Vasculitis is a good target for immunotherapy. The vascular endothelium is more accessible to biological reagents. The unique immunologic environment in the eye may facilitate the re-establishment of regulatory immune circuits following therapy. Methotrexate is a folic acid antagonist. The drug reduces the synthesis of DNA by acting on the enzyme dihydofolate reductase. It has a marked effect on rapidly proliferating cells and causes B-cell and T-cell suppression. Our recent study has highlighted the efficacy of oral methotrexate pulsed therapy in the treatment of retinal vasculitis in Eales' disease. A pulse-dose therapy differs from chronic moderate-dose therapy in its ability to "reset" an aberrant immune response. Inhibition of the proliferating lymphocyte clines, the temporary removal of recirculating T-lymphocytes from the blood and eye and the profound suppression of peripheral inflammation all occur simultaneously. Antigens exposed by viral, bacterial or autoimmune injury are perpetuated by the inflammatory response. In such a system, a pulse may abolish the source of the antigen at the same time as it suppresses the immune response. When memory T-lymphocytes recirculate, the disease falters in the absence of the antigens.

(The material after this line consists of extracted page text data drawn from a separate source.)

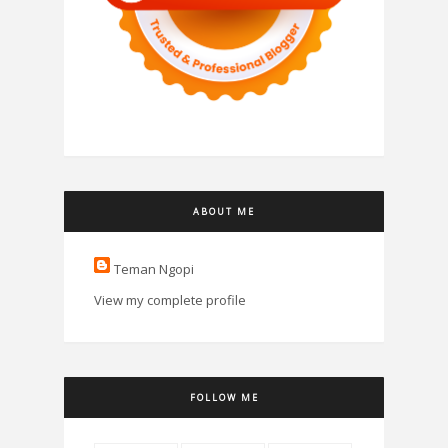
ABOUT ME
Teman Ngopi
View my complete profile
FOLLOW ME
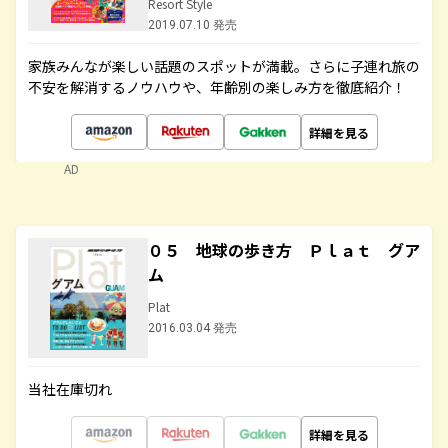
Resort Style
2019.07.10 発売
家族みんなが楽しい話題のスポットが満載。さらに子連れ旅の
不安を解消するノウハウや、年齢別の楽しみ方を徹底紹介！
詳細を見る
AD
０５ 地球の歩き方 Ｐｌａｔ グア
ム
Plat
2016.03.04 発売
当社在庫切れ
詳細を見る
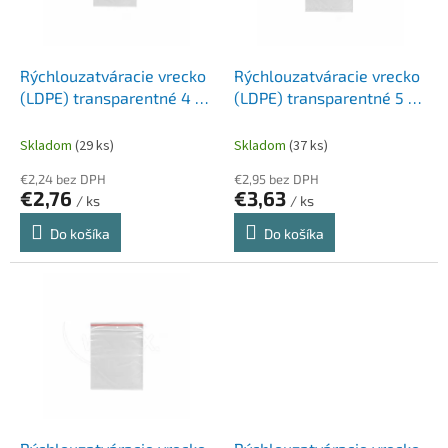
p
k
r
t
o
o
d
Rýchlouzatváracie vrecko
Rýchlouzatváracie vrecko
v
u
(LDPE) transparentné 4 x
(LDPE) transparentné 5 x 7
k
6 cm [10 x 100 ks]
cm [10 x 100 ks]
t
Skladom
(29 ks)
Skladom
(37 ks)
o
€2,24 bez DPH
€2,95 bez DPH
v
€2,76
€3,63
/ ks
/ ks
Do košíka
Do košíka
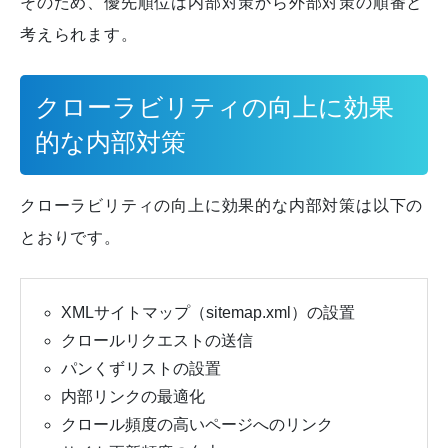
そのため、優先順位は内部対策から外部対策の順番と
考えられます。
クローラビリティの向上に効果
的な内部対策
クローラビリティの向上に効果的な内部対策は以下の
とおりです。
XMLサイトマップ（sitemap.xml）の設置
クロールリクエストの送信
パンくずリストの設置
内部リンクの最適化
クロール頻度の高いページへのリンク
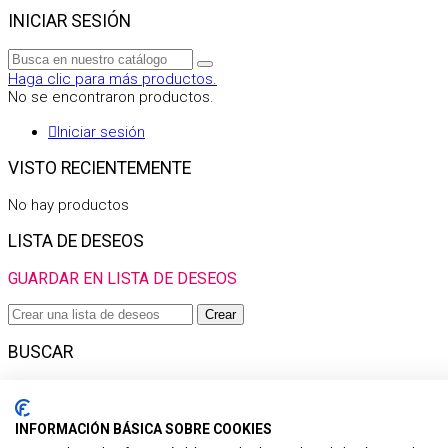
INICIAR SESIÓN
Haga clic para más productos.
No se encontraron productos.
Iniciar sesión
VISTO RECIENTEMENTE
No hay productos
LISTA DE DESEOS
GUARDAR EN LISTA DE DESEOS
Crear
BUSCAR
Haga clic para más productos.
No se encontraron productos.
INFORMACIÓN BÁSICA SOBRE COOKIES
Filtro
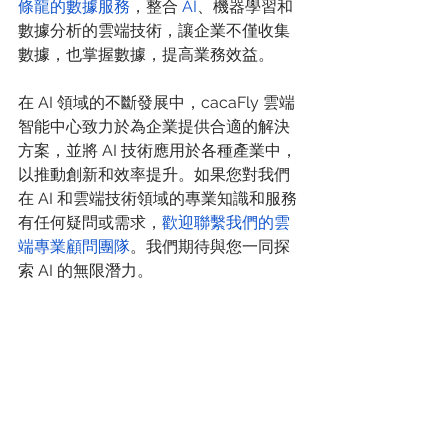
條龍的數據服務
，整合 
AI
、機器學習和
數據分析的雲端技術，讓企業不僅收集
數據，也掌握數據，提高業務效益。
在 AI 領域的不斷發展中，cacaFly 雲端
智能中心致力於為企業提供合適的解決
方案，並將 AI 技術應用於各種產業中，
以推動創新和效率提升。如果您對我們
在 AI 和雲端技術領域的專業知識和服務
有任何疑問或需求，
歡迎聯繫我們的雲
端專業顧問團隊
。我們期待與您一同探
索 AI 的無限潛力。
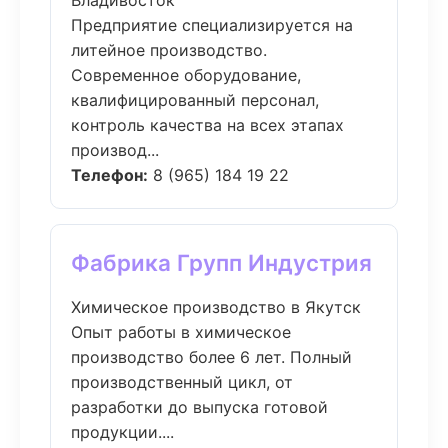
Владивосток
Предприятие специализируется на
литейное производство.
Современное оборудование,
квалифицированный персонал,
контроль качества на всех этапах
производ...
Телефон:
8 (965) 184 19 22
Фабрика Групп Индустрия
Химическое производство в Якутск
Опыт работы в химическое
производство более 6 лет. Полный
производственный цикл, от
разработки до выпуска готовой
продукции....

Forty-nine consecutive cases of Eales' disease presenting with retinal vasculitis, between February 1997 and October 1999, were administered methotrexate pulsed therapy after approval from the ethical committee of our tertiary-care institution. Oral methotrexate (12.5mg) was started on a weekly basis for 3 months (cumulative dose 150mg), upon informed consent. All the cases were kept under the strict supervision of a physician and twice-weekly blood cell counts and monthly liver function tests, were monitored. After completion of therapy, patients were followed up for 6 months. Nausea/vomitting was observed in 2.04% (n=l) and 4.08% (n=2) cases respectively, while undergoing therapy. These side effects were reversible upon reduction or discontinuation of therapy.
Most immunosuppressive agents when properly administered and monitored for side effects have similar risk profiles with relatively few serious therapeutic mishaps and largely reversible side effects. Methotrexate still remains a reserve or salvage medicine in the repertoire of many physicians. It has been found to be not only effective but less toxic too. The much feared hepatotoxicity has been softened by data accumulated on liver biopsies in patients with rheumatoid arthritis who were treated with methotrexate. This treatment failed to show accumulation of collagen or evidence of significant fibrosis. Oral methotrexate pulsed therapy in Eales' disease appears to be a safe modality of treatment.